We Owe Allegiance to No Crown is a large (60 by 50 inches) 1814 oil on canvas painting by Philadelphian artist John Archibald Woodside. This painting was displayed in the National Portrait Gallery in Washington, D.C., for the exhibition, "1812: A Nation Emerges", from June 2012-January 2013.

==Background==
Woodside was born in Philadelphia, where his father worked as an engrossing clerk. It is said that Woodside received his training in painting from Matthew Pratt or one of his business partners in the sign-painting business, William Clarke, Jeremiah Paul, Jr., or George Rutter. In 1805, Woodside opened his own studio for forty-seven years. He became famous not only for sign-painting around Philadelphia, but also for still life, fruit, and animals. From 1817 to 1836, Woodside exhibited paintings at the Pennsylvania Academy of the Fine Arts, in whose catalogues he was described as a "Painter [of] Animals and Still Life."

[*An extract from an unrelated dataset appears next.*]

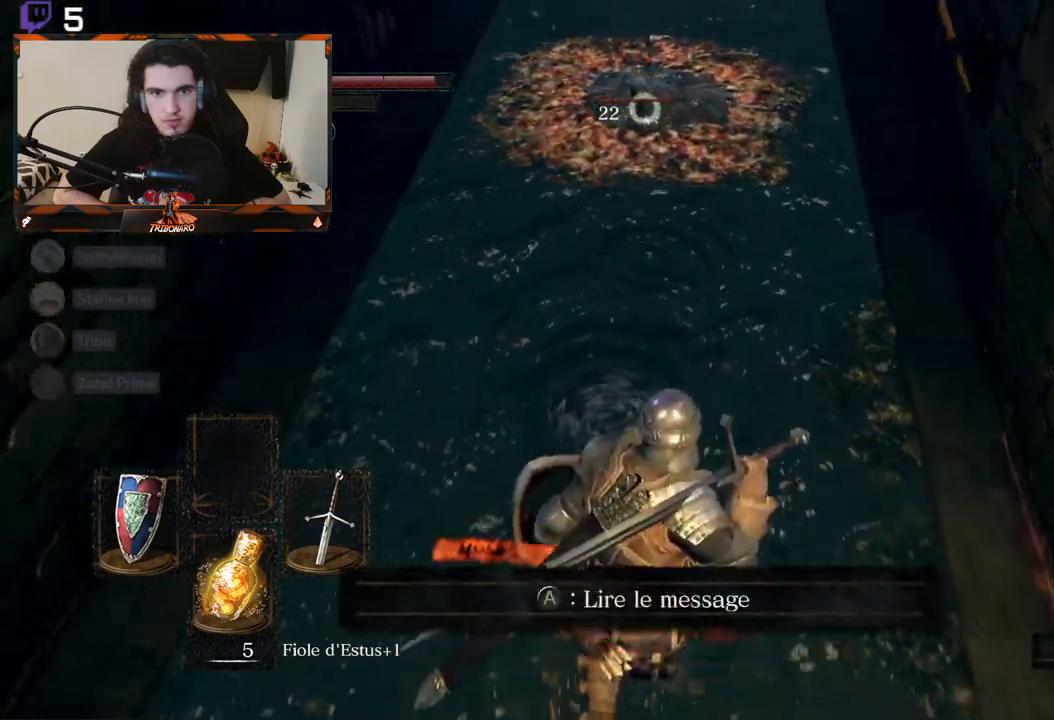
{"buttons": [], "left_stick": "down", "right_stick": "up", "events": [[117, "right_stick", "up"], [283, "right_stick", "center"], [333, "R3", "down"], [450, "R3", "up"], [450, "right_stick", "up"]]}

Woodside was more well known for his allegorical paintings and firemen hat panels. In 1816, Woodside was commissioned to create the city of Philadelphia's coat of arms. This painting depicts allegorical figures of Justice and Plenty. His firemen hat panels, commissioned for parades in 1840s, similarly contained allegorical figures of Justice and Plenty but in a variety of positions and settings.

==Interpretation==
Woodside, inspired by the War of 1812, intended to provide an allegorical message in response to the defeat of Britain. It depicts a sailor holding a flag being crowned with a laurel wreath by Liberty, with the words “We Owe Allegiance to No Crown” below. The ship, towards the back of the painting, depicts the small but effective American Navy that greatly contributed to the American defeat of Britain.

==Modern usage==
This painting has appeared on the cover of books pertaining to the War of 1812, including Free Trade and Sailors' Rights of the War of 1812 and 1812: War and Passions of Patriotism. These two books were written in 2012 and 2013, two hundred years after the War of 1812.